Material for this exercise.
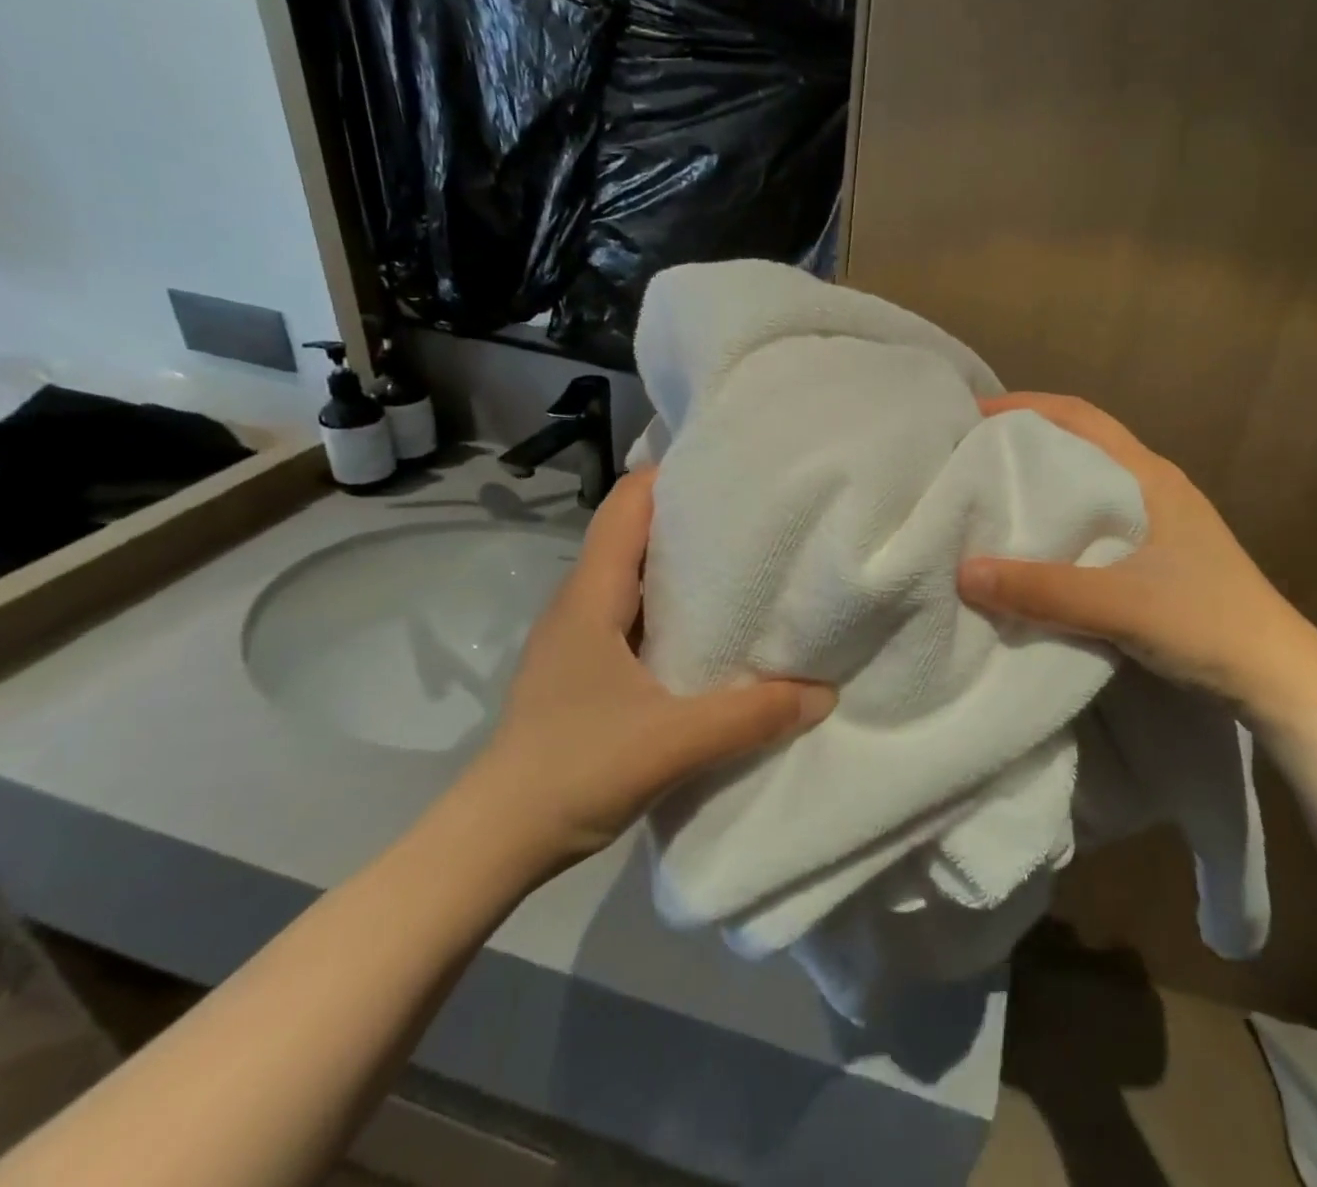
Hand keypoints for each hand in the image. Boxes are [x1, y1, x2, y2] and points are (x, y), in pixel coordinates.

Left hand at [453, 468, 835, 885]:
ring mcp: (579, 638)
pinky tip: (712, 634)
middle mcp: (581, 603)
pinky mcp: (585, 670)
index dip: (672, 477)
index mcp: (591, 595)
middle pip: (635, 534)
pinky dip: (673, 609)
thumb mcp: (672, 743)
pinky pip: (635, 616)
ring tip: (746, 568)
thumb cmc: (572, 771)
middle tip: (757, 519)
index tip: (731, 472)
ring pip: (636, 577)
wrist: (493, 844)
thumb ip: (751, 717)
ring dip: (683, 566)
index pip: (626, 505)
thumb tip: (823, 693)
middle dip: (691, 518)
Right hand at [957, 393, 1316, 719]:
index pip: (1081, 418)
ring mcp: (1159, 524)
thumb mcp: (1119, 603)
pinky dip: (1059, 523)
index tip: (975, 415)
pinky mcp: (1157, 558)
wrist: (1278, 679)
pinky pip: (1095, 524)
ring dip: (1044, 485)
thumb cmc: (1206, 623)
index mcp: (1149, 477)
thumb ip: (1043, 589)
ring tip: (992, 500)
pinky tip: (1035, 548)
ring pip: (1088, 487)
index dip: (1027, 407)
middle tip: (973, 457)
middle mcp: (1153, 489)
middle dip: (1027, 443)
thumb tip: (963, 571)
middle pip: (1081, 446)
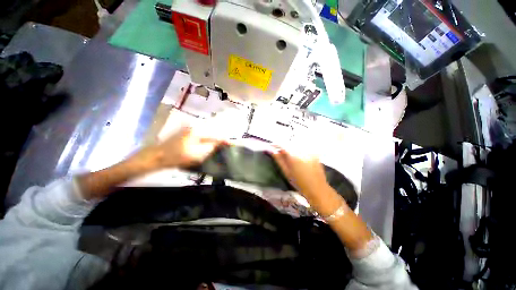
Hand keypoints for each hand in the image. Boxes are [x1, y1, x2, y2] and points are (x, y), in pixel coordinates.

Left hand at [77, 127, 222, 199]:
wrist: (153, 158)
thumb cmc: (175, 157)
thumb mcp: (197, 154)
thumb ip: (212, 146)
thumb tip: (223, 142)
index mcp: (198, 130)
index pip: (217, 134)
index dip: (226, 140)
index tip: (233, 146)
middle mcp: (195, 127)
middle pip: (213, 132)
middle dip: (221, 140)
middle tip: (226, 148)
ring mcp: (189, 130)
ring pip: (207, 134)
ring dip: (213, 141)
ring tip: (219, 148)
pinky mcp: (184, 134)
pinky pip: (200, 137)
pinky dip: (206, 142)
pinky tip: (207, 148)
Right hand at [271, 146, 331, 203]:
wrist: (317, 188)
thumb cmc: (299, 183)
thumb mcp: (286, 172)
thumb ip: (278, 159)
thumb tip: (271, 150)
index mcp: (294, 155)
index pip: (283, 144)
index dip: (276, 144)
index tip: (271, 147)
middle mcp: (302, 150)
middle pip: (290, 142)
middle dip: (283, 145)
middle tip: (278, 151)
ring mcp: (310, 150)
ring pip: (296, 143)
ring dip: (290, 146)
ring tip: (287, 153)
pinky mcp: (314, 152)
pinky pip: (303, 146)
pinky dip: (298, 148)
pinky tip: (297, 155)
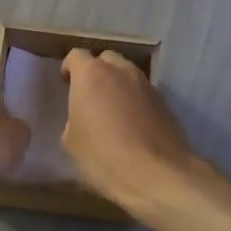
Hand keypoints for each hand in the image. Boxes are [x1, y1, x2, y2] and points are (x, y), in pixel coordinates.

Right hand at [60, 50, 203, 211]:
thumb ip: (73, 117)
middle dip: (96, 72)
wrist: (157, 174)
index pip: (76, 56)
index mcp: (91, 74)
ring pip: (127, 74)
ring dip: (118, 85)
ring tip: (112, 110)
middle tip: (90, 96)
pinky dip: (135, 101)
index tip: (66, 84)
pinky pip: (143, 92)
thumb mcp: (71, 141)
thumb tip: (83, 116)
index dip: (69, 68)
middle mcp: (120, 70)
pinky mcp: (165, 101)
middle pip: (105, 59)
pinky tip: (132, 125)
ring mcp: (146, 84)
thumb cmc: (103, 156)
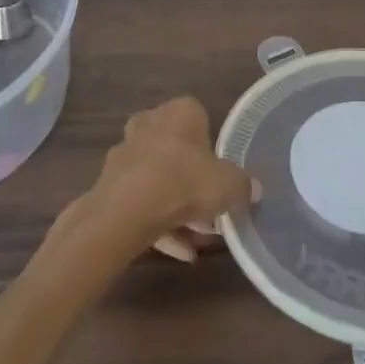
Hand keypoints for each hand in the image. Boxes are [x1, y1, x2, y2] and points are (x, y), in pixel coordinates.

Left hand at [80, 97, 258, 263]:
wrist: (126, 211)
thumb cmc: (185, 182)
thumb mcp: (229, 185)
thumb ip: (244, 186)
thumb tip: (255, 189)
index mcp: (180, 111)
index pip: (200, 118)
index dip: (212, 148)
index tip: (221, 174)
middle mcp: (150, 123)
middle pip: (176, 150)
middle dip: (192, 180)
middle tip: (210, 210)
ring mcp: (126, 152)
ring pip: (158, 178)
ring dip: (176, 207)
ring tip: (196, 241)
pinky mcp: (109, 183)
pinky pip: (140, 202)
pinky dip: (158, 224)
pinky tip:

Work required.
Above are the records; copy exactly the lines from the line with "thumb cmc: (175, 157)" through the line with "index tip: (271, 147)", both included.

Written solution.
thumb cmc: (175, 157)
thumb mcp: (197, 154)
thumb ip: (212, 146)
thumb tip: (223, 142)
index mcp: (198, 130)
index pip: (217, 134)
index dip: (226, 140)
index tip: (233, 146)
middle mcp: (195, 127)
middle pip: (213, 132)
middle dip: (221, 140)
middle tip: (226, 148)
ring mcp: (189, 130)
ring pip: (207, 134)
ring dip: (213, 141)
ring tip: (219, 148)
pinky mcp: (184, 134)
pinky pip: (200, 137)
pinky dip: (206, 142)
pinky tip: (207, 148)
Right hand at [271, 146, 331, 203]:
wrist: (317, 188)
thumb cmc: (299, 183)
thumb mcp: (286, 172)
thumb ip: (278, 159)
thumb tip: (271, 150)
index mcp: (294, 155)
index pip: (283, 144)
index dip: (276, 144)
index tip: (271, 147)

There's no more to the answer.